4:59pm, outside the home brew shop (which is next to a small church with a bell tower), the clock striking out 5pm as I turn the corner to face the front door. CLOSED. I raise my fists to the sky, shake them helplessly at the air and let our a prolonged 'Nooooooooo'. I resist falling to my knees and sobbing into them. Just.
5:00pm, car: slight mini-tantrum thrown.
6:00pm, kitchen: elderflowers reluctantly placed in a shallow bowl of water and covered with cling film. Cordial scuppered.
MONDAY:
Home brew shop closed till Wednesday. Phoned every independent pharmacy in town. None, anywhere. There's been a run on it, apparently. Then I get a phone call back... there will be a delivery. They can't say when. They can take my name and my number. They can't sell me more than 100g, cause the law's on their back. But they can do me two packets, if I can come in at lunch time.
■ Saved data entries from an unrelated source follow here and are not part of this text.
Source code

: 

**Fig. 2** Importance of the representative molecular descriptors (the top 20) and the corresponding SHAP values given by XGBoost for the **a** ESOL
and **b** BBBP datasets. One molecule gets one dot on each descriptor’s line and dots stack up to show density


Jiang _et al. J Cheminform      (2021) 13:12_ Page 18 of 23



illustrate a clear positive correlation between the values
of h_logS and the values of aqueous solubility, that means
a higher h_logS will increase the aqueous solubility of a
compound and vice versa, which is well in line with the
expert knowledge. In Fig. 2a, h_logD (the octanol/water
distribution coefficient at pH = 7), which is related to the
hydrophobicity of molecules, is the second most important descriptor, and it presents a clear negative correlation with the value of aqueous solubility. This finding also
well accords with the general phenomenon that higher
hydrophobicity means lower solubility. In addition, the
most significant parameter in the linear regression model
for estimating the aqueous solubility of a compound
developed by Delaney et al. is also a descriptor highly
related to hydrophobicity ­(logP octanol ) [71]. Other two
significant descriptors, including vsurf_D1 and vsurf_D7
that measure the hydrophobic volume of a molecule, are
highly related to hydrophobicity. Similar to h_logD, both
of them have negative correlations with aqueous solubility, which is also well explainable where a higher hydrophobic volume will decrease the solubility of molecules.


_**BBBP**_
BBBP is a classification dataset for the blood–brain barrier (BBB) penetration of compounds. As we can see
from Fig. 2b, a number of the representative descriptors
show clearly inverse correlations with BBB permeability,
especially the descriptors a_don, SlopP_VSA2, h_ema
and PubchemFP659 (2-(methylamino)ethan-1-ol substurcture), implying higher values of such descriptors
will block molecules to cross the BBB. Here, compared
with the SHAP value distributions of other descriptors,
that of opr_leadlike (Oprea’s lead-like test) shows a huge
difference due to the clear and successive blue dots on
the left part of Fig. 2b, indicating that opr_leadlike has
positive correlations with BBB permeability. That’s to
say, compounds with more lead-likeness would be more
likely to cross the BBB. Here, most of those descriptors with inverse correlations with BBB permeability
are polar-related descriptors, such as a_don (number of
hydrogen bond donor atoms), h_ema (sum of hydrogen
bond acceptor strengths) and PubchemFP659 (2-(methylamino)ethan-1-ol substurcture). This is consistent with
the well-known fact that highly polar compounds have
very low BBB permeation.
I go in at lunch time. I sidle up to the pharmacy assistant. Got any citric? No, all out. She eyeballs me. I'm on the list, I try feebly. Oh, well, she says. That makes all the difference, she says. She unlocks a drawer below the till and takes out 'the list'. She crosses my name off and hands me two small boxes of acid. I pay cash, and stash them in my handbag.
Got to be careful round these parts, anyone'll have you for 100g of citric acid.